L’ouest du Niger frappé par de nouvelles attaques meurtrières. Trente-neuf villageois ont été tués cette semaine lors de deux massacres contre des localités situées près de la frontière avec le Burkina Faso, a indiqué samedi 14 décembre l’armée nigérienne.

“Deux drames atroces se sont produits dans les localités de Libiri et de Kokorou : des criminels acculés par les opérations incessantes des forces de défense et de sécurité se sont lâchement attaqués à des populations civiles sans défense”, indique le bulletin des opérations militaires publié sur le site du ministère de la Défense.

“Le bilan humain est lourd et fait état de 39 personnes assassinées dont 18 à Kokorou et 21 à Libiri”, précise l’armée, qui déplore “de nombreuses femmes et des enfants” parmi les victimes de “ces actes barbares”.

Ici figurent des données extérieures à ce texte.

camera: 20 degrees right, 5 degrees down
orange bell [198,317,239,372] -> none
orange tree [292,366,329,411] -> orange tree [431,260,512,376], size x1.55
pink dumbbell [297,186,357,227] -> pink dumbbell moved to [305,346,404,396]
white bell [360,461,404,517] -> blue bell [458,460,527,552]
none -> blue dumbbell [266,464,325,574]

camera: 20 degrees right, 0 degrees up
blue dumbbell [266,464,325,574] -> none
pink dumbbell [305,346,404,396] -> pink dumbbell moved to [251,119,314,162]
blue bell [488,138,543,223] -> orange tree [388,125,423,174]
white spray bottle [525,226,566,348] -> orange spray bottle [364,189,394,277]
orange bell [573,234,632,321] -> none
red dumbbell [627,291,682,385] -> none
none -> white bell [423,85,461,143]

La date de l’attaque n’est pas précisée mais le bulletin des opérations concerne la période du 12 au 14 décembre. Les autorités locales ont “exprimé leur profonde indignation et leur solidarité” aux familles endeuillées, souligne l’armée.

Elles ont en outre “réaffirmé leur engagement à mettre en place toutes les mesures nécessaires pour traquer et neutraliser les auteurs de ces crimes” et annoncé des dispositions “prises pour renforcer la sécurité dans ces localités”.

Série d’attaques sanglantes

La zone de Téra a subi ces derniers jours des attaques particulièrement sanglantes. La semaine dernière, 21 civils avaient été tués dans l’attaque d’un convoi de transport de marchandises.

Plusieurs publications sur les réseaux sociaux et certains médias comme la BBC ou RFI ont également annoncé qu’une attaque contre la localité de Chatoumane, toujours dans la région de Téra, avait fait au moins 90 morts au sein de l’armée, ce que l’AFP n’a pu vérifier de source indépendante.

Une source sécuritaire occidentale a toutefois confirmé à l’AFP un bilan de “90 à 100 morts”. La junte nigérienne a quant à elle démenti mercredi soir l’existence de cette attaque, évoquant des “affirmations infondées” et une “campagne d’intoxication”. Elle a suspendu la BBC pour trois mois et porté plainte contre RFI, déjà privée d’antenne depuis des mois au Niger.